What's the best way of setting up a cron job to check that a long-running process is still going and if not, start it?

If I start a long-running process in cron, is it going to block? or does cron fork the process as an independent child?

Thanks!


Solution 1:

What's the best way of setting up a cron job to check that a long-running process is still going and if not, start it?

A simple approach is to have a straightforward script that checks whether the process is running or not, and then restart it when necessary.

(Sometimes it's best to actually validate that the process is running by means of a 'dummy transaction', e.g. to verify an SMTP process you might make a TCP port connection and check that it responds correctly.)

But do watch out for differences in your environment between you as an interactive user, and when cron(8) runs your script.

To answer the second bit of your question:

If I start a long-running process in cron, is it going to block? or does cron fork the process as an independent child?

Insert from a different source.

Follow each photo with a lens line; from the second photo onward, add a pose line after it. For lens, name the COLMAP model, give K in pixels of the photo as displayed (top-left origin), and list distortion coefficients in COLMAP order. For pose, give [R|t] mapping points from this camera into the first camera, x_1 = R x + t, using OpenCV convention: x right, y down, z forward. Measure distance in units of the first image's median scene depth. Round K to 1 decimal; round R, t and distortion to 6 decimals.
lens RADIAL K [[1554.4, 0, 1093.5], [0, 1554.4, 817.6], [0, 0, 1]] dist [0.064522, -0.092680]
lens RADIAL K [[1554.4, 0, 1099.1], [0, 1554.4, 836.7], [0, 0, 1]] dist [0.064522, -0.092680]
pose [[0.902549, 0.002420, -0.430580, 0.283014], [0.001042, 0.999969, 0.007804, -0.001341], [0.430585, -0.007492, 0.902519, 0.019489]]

cron(8) will fork to execute a cron job, but unless your script or process 'detaches', cron will maintain it as a child process until it exits (that's how cron is able to collect all output from stderr, and send it via email.)

But, I think you were thinking, could you actually run the long-running process from cron? If you do that, you need to make sure that it can only start one-copy of itself, and that it will quickly exit if it is already running.

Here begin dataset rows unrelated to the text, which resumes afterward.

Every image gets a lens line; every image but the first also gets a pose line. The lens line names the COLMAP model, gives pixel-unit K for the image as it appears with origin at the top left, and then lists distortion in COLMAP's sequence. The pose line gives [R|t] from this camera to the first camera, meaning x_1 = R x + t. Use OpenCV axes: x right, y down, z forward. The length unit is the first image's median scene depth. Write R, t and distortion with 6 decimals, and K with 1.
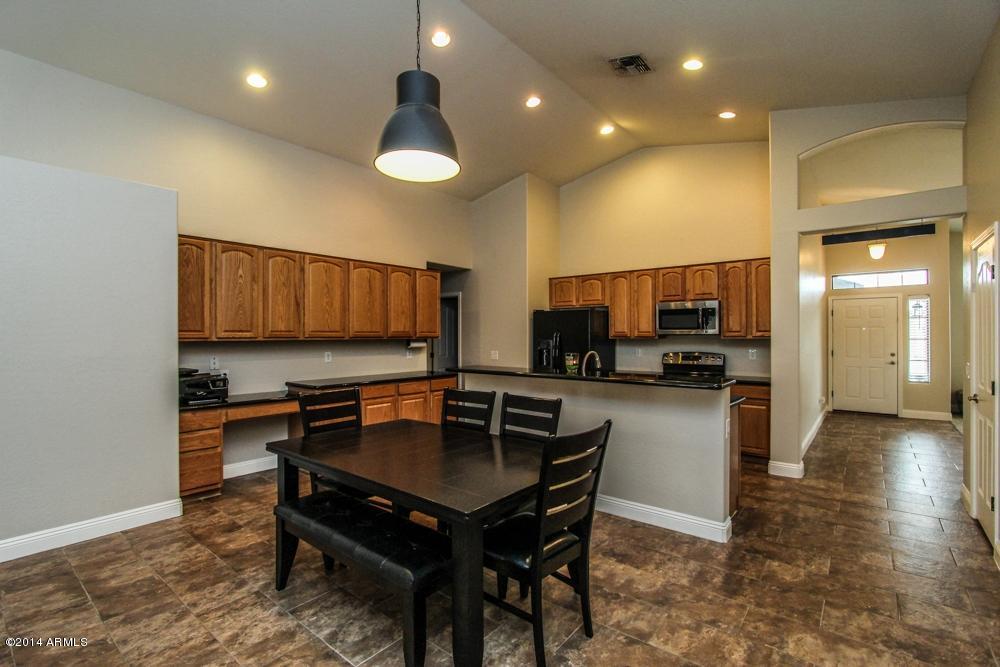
lens RADIAL K [[459.8, 0, 488.6], [0, 459.8, 335.2], [0, 0, 1]] dist [-0.014288, -0.000144]
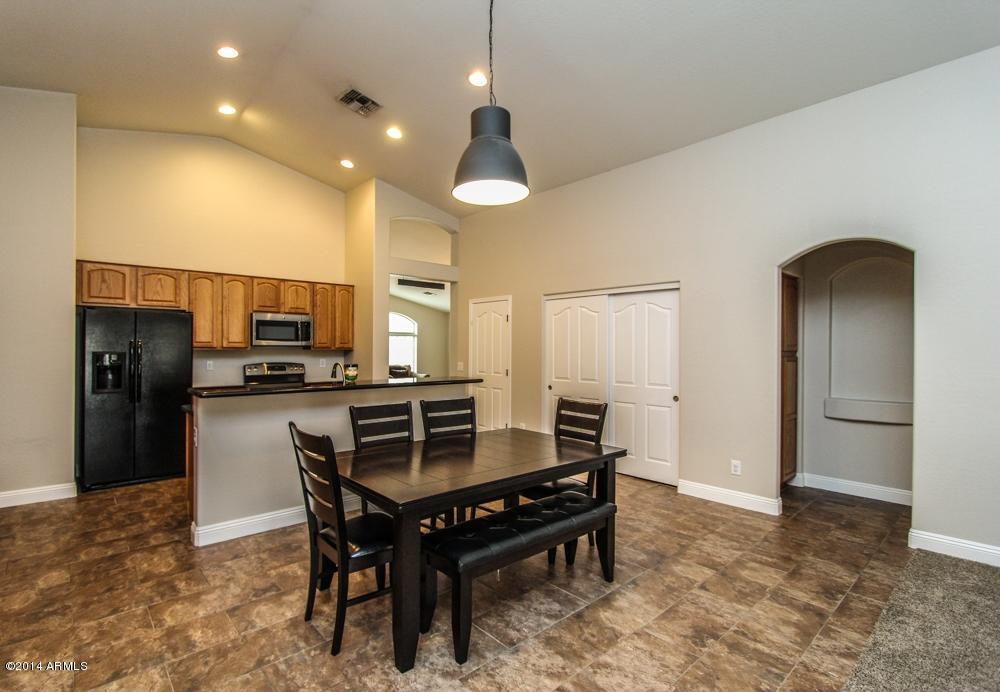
lens RADIAL K [[483.7, 0, 495.4], [0, 483.7, 347.4], [0, 0, 1]] dist [-0.014126, 0.000620]
pose [[0.138624, 0.002988, 0.990341, -0.652931], [-0.005910, 0.999980, -0.002190, 0.002016], [-0.990328, -0.005549, 0.138638, 0.418229]]
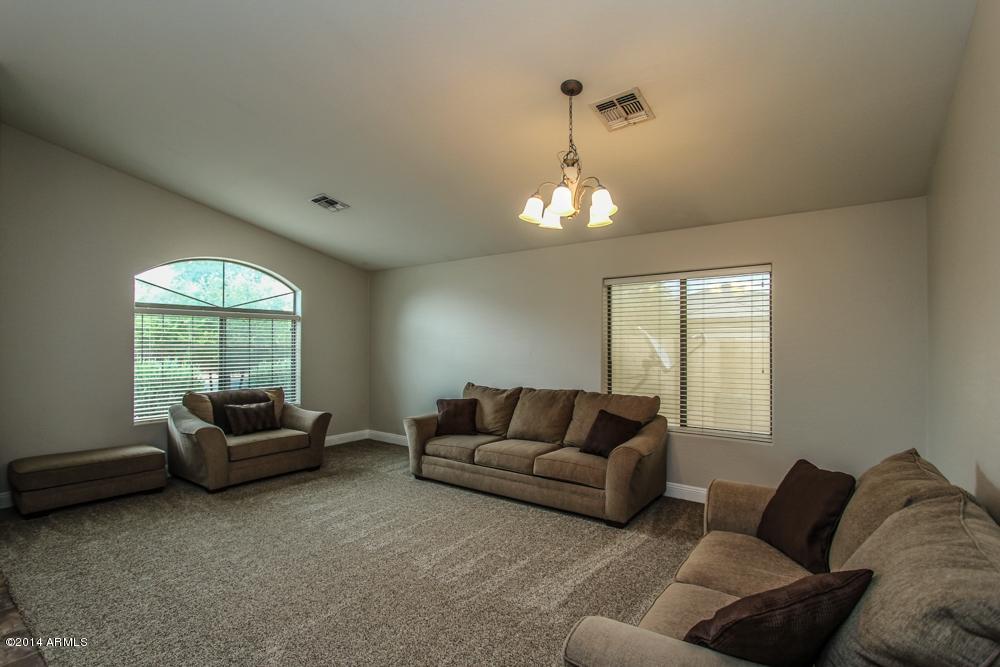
lens RADIAL K [[477.3, 0, 497.4], [0, 477.3, 341.3], [0, 0, 1]] dist [0.001919, 0.000266]
pose [[-0.066565, 0.012073, 0.997709, 0.806420], [-0.004037, 0.999915, -0.012369, -0.000362], [-0.997774, -0.004851, -0.066510, 0.837026]]
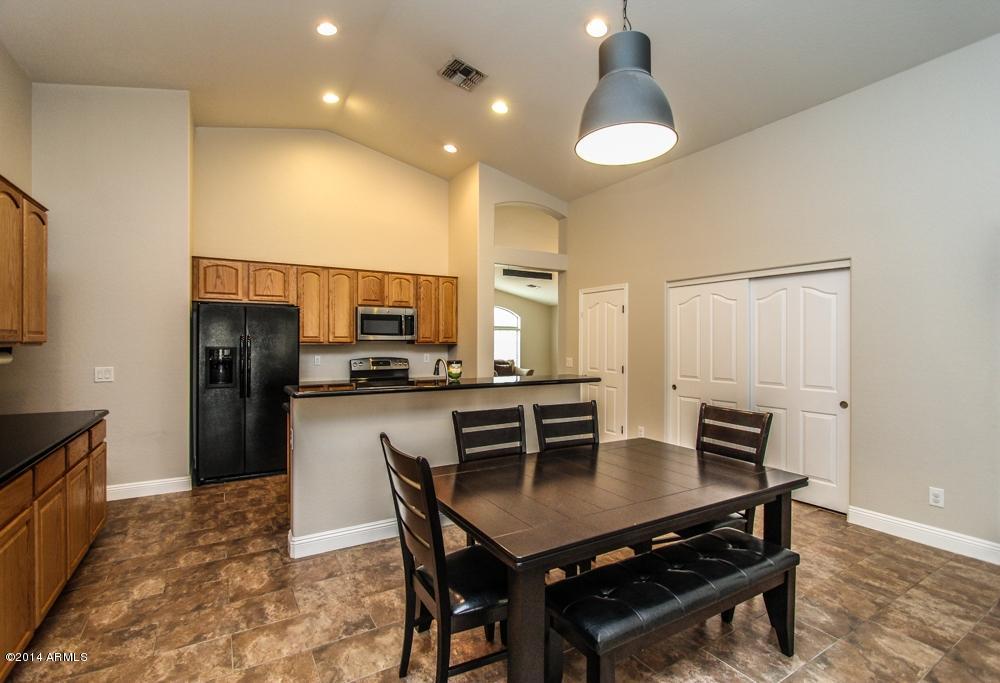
lens RADIAL K [[476.5, 0, 509.8], [0, 476.5, 343.4], [0, 0, 1]] dist [-0.013586, 0.000244]
pose [[0.310666, -0.000915, 0.950519, -0.538574], [-0.004500, 0.999987, 0.002434, 0.001806], [-0.950508, -0.005034, 0.310658, 0.468828]]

Better solutions for keeping long-running processes running - if you're only worried about an exit or crash

  • if your process can be made to stay attached, use init(1) via inittab(5) and the 'respawn' option. Often even daemons have "no fork" options.
  • Or, if your OS doesn't have an inittab feature or you don't have access to it, use something like DJB's daemontools.
  • if you had the luxury of using Solaris 10, or OpenSolaris, you can use SMF. (This can even work with processes that do fork and detach.)
  • If it's your own code, you can write it to have a parent/child pair of processes, where the parent restarts the child whenever it receives a SIGCHLD.

Solution 2:

A common idiom is for a long running process to have a pid file. Basically a file in /var/run or similar that just has the pid, or process id of the programme. When the programme starts it puts the file there, when it stops, it removes the file. You can easily check that the programme is there by seeing if that file is there.

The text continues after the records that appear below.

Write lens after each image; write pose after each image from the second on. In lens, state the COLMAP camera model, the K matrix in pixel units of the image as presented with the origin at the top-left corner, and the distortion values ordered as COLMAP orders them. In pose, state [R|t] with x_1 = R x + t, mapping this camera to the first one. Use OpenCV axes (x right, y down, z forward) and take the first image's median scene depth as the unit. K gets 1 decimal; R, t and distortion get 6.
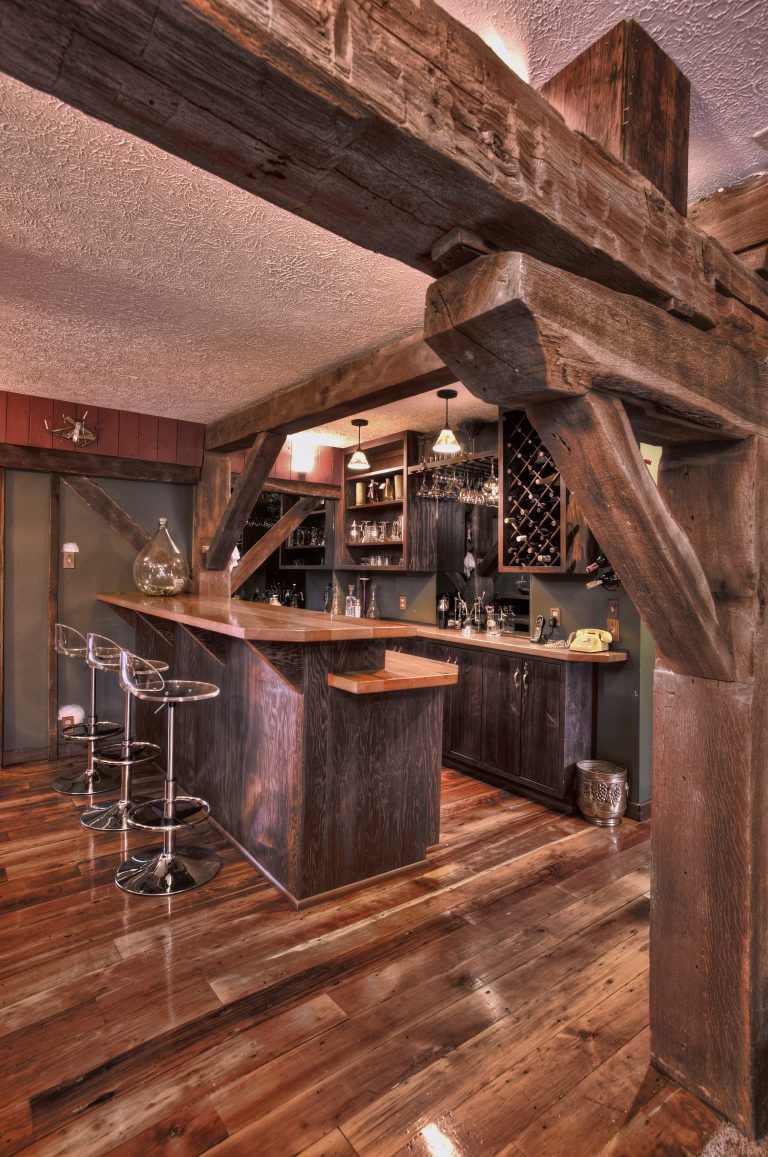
lens RADIAL K [[579.6, 0, 384.0], [0, 579.6, 578.5], [0, 0, 1]] dist [0.013898, 0.001178]
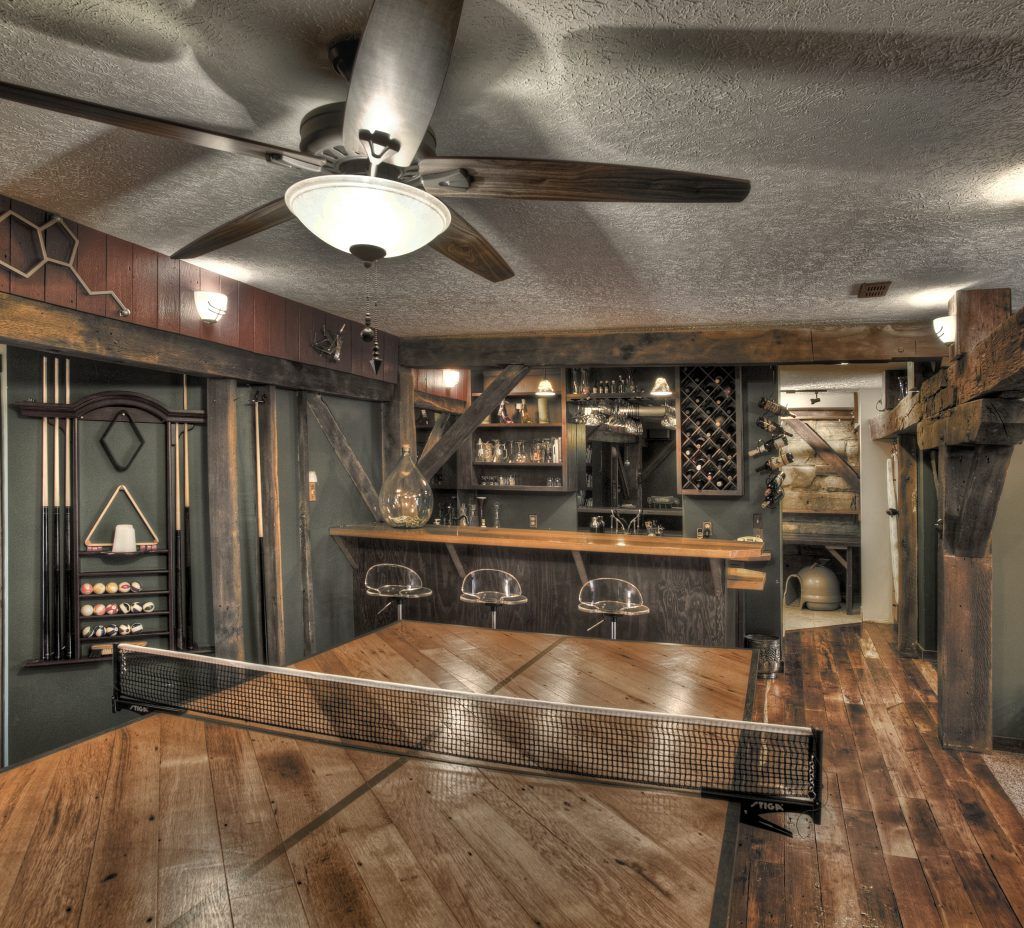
lens RADIAL K [[752.9, 0, 565.7], [0, 752.9, 477.0], [0, 0, 1]] dist [-0.024029, -0.005294]
pose [[0.815246, -0.009944, 0.579029, -0.998429], [0.006040, 0.999944, 0.008668, -0.068324], [-0.579083, -0.003569, 0.815261, -0.160879]]
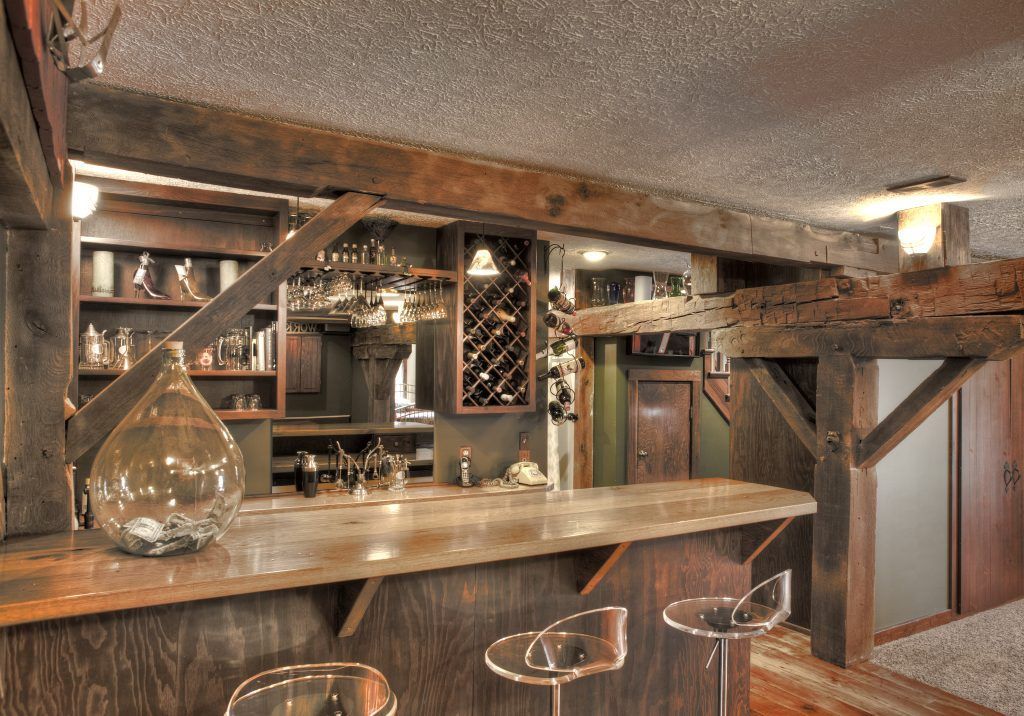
lens RADIAL K [[701.6, 0, 573.1], [0, 701.6, 353.5], [0, 0, 1]] dist [-0.035739, 0.001215]
pose [[0.075175, 0.004509, 0.997160, -0.927388], [0.003313, 0.999983, -0.004771, -0.106193], [-0.997165, 0.003662, 0.075159, 0.829374]]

This can also be used to see if the programme has crashed. If the file is there, but there is no process running with that pid, then the programme stopped, but didn't remove the pid file, i.e. it crashed. In this case, you can remove the pid file and restart the programme. However this isn't fool proof as sometimes the PID could get reused by a new process that started after your original one crashed.

Solution 3:

Depending on how do you detect your process, the cronjob might look like

* * * * * pidof executable || /usr/local/bin/executable

provided that your executable presents itself as itself in process list. More sensible way would be to have a pidfile and use start-stop-daemon. Actually, it all depends on the process in question. A while ago I've also written a small process maintenance daemon dudki exactly for this purpose.

And no, cron won't block, but depending on the nature of your process you may want to background it, anyway.